Write out each record exactly as given, but do not include the pictures.

*** Material for this task ***

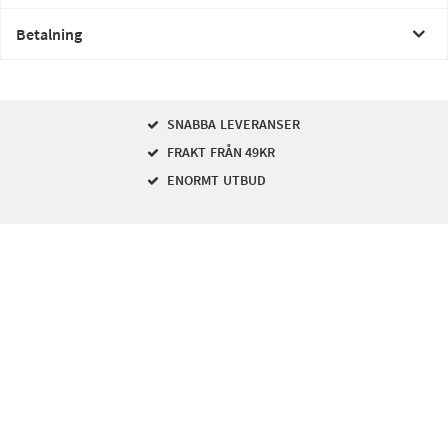
Betalning
SNABBA LEVERANSER
FRAKT FRÅN 49KR
ENORMT UTBUD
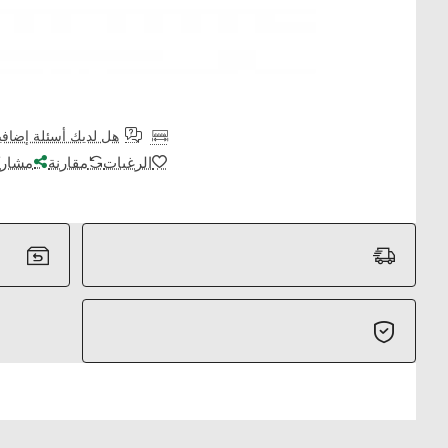
هل لديك أسئلة إضافي
الرغبات
مقارنة
مشارك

***

**Response to this task:**
Betalning
SNABBA LEVERANSER
FRAKT FRÅN 49KR
ENORMT UTBUD
هل لديك أسئلة إضافي
الرغبات
مقارنة
مشارك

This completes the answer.